(Exercise input)

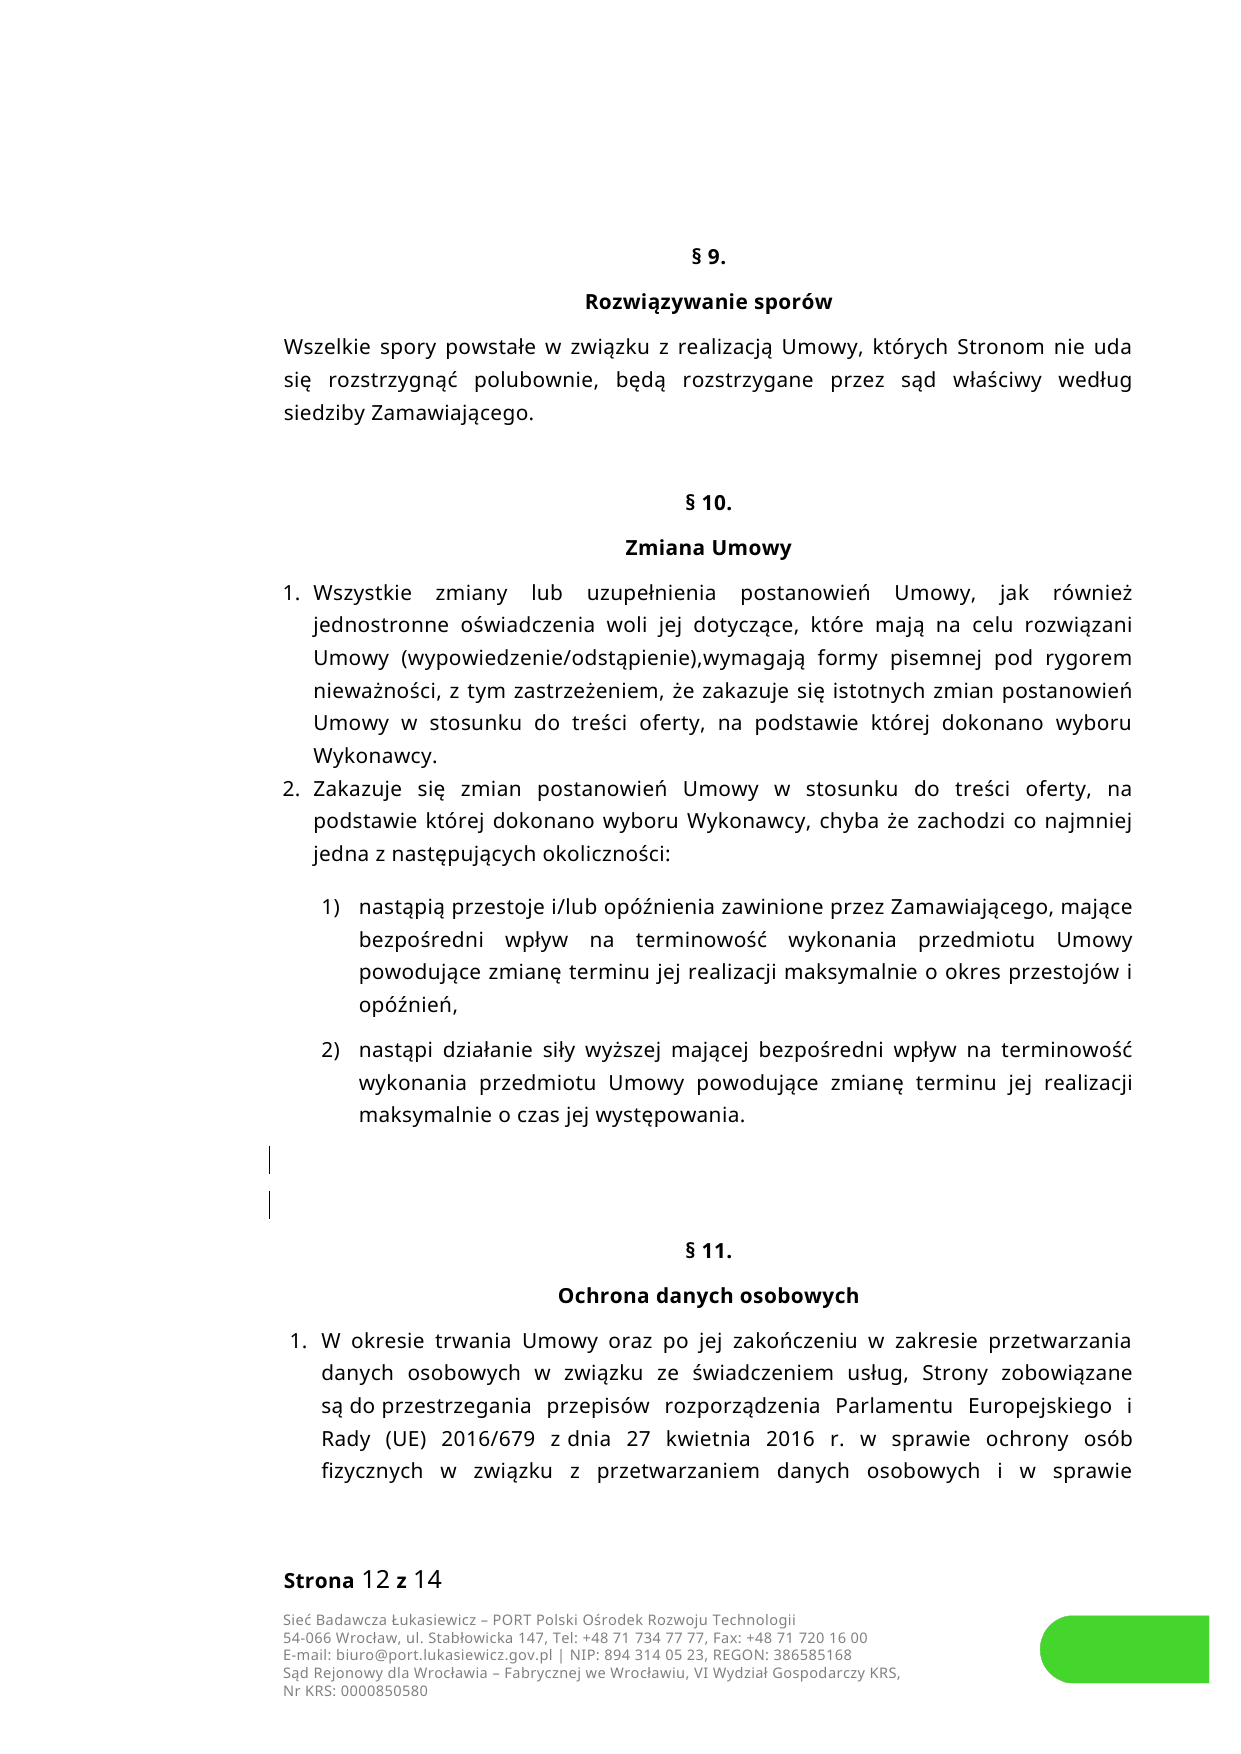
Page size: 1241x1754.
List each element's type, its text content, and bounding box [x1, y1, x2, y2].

text Wszelkie spory powstałe w związku z realizacją Umowy, których Stronom nie uda się rozstrzygnąć polubownie, będą rozstrzygane przez sąd właściwy według siedziby Zamawiającego. [283, 332, 1134, 426]
list W okresie trwania Umowy oraz po jej zakończeniu w zakresie przetwarzania danych osobowych w związku ze świadczeniem usług, Strony zobowiązane są do przestrzegania przepisów rozporządzenia Parlamentu Europejskiego i Rady (UE) 2016/679 z dnia 27 kwietnia 2016 r. w sprawie ochrony osób fizycznych w związku z przetwarzaniem danych osobowych i w sprawie swobodnego przepływu takich danych oraz uchylenia dyrektywy 95/46/WE (dalej jako „RODO”). [283, 1326, 1134, 1485]
text § 10. [283, 488, 1134, 516]
text Ochrona danych osobowych [283, 1281, 1134, 1309]
text § 11. [283, 1236, 1134, 1264]
text Zmiana Umowy [283, 533, 1134, 561]
text § 9. [283, 242, 1134, 271]
list Wszystkie zmiany lub uzupełnienia postanowień Umowy, jak również jednostronne oświadczenia woli jej dotyczące, które mają na celu rozwiązani Umowy (wypowiedzenie/odstąpienie),wymagają formy pisemnej pod rygorem nieważności, z tym zastrzeżeniem, że zakazuje się istotnych zmian postanowień Umowy w stosunku do treści oferty, na podstawie której dokonano wyboru Wykonawcy. [282, 578, 1134, 769]
picture [1036, 1611, 1239, 1752]
list nastąpią przestoje i/lub opóźnienia zawinione przez Zamawiającego, mające bezpośredni wpływ na terminowość wykonania przedmiotu Umowy powodujące zmianę terminu jej realizacji maksymalnie o okres przestojów i opóźnień, [321, 892, 1134, 1018]
text Rozwiązywanie sporów [283, 287, 1134, 316]
list Zakazuje się zmian postanowień Umowy w stosunku do treści oferty, na podstawie której dokonano wyboru Wykonawcy, chyba że zachodzi co najmniej jedna z następujących okoliczności: [282, 774, 1134, 867]
list nastąpi działanie siły wyższej mającej bezpośredni wpływ na terminowość wykonania przedmiotu Umowy powodujące zmianę terminu jej realizacji maksymalnie o czas jej występowania. [321, 1035, 1134, 1129]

(End Exercise input)

- What is required -
Write the data above out again exactly, every line of it, and exclude the pictures.

- Task output -
Page size: 1241x1754.
List each element's type, its text content, and bounding box [x1, y1, x2, y2].

text Wszelkie spory powstałe w związku z realizacją Umowy, których Stronom nie uda się rozstrzygnąć polubownie, będą rozstrzygane przez sąd właściwy według siedziby Zamawiającego. [283, 332, 1134, 426]
list W okresie trwania Umowy oraz po jej zakończeniu w zakresie przetwarzania danych osobowych w związku ze świadczeniem usług, Strony zobowiązane są do przestrzegania przepisów rozporządzenia Parlamentu Europejskiego i Rady (UE) 2016/679 z dnia 27 kwietnia 2016 r. w sprawie ochrony osób fizycznych w związku z przetwarzaniem danych osobowych i w sprawie swobodnego przepływu takich danych oraz uchylenia dyrektywy 95/46/WE (dalej jako „RODO”). [283, 1326, 1134, 1485]
text § 10. [283, 488, 1134, 516]
text Ochrona danych osobowych [283, 1281, 1134, 1309]
text § 11. [283, 1236, 1134, 1264]
text Zmiana Umowy [283, 533, 1134, 561]
text § 9. [283, 242, 1134, 271]
list Wszystkie zmiany lub uzupełnienia postanowień Umowy, jak również jednostronne oświadczenia woli jej dotyczące, które mają na celu rozwiązani Umowy (wypowiedzenie/odstąpienie),wymagają formy pisemnej pod rygorem nieważności, z tym zastrzeżeniem, że zakazuje się istotnych zmian postanowień Umowy w stosunku do treści oferty, na podstawie której dokonano wyboru Wykonawcy. [282, 578, 1134, 769]
picture [1036, 1611, 1239, 1752]
list nastąpią przestoje i/lub opóźnienia zawinione przez Zamawiającego, mające bezpośredni wpływ na terminowość wykonania przedmiotu Umowy powodujące zmianę terminu jej realizacji maksymalnie o okres przestojów i opóźnień, [321, 892, 1134, 1018]
text Rozwiązywanie sporów [283, 287, 1134, 316]
list Zakazuje się zmian postanowień Umowy w stosunku do treści oferty, na podstawie której dokonano wyboru Wykonawcy, chyba że zachodzi co najmniej jedna z następujących okoliczności: [282, 774, 1134, 867]
list nastąpi działanie siły wyższej mającej bezpośredni wpływ na terminowość wykonania przedmiotu Umowy powodujące zmianę terminu jej realizacji maksymalnie o czas jej występowania. [321, 1035, 1134, 1129]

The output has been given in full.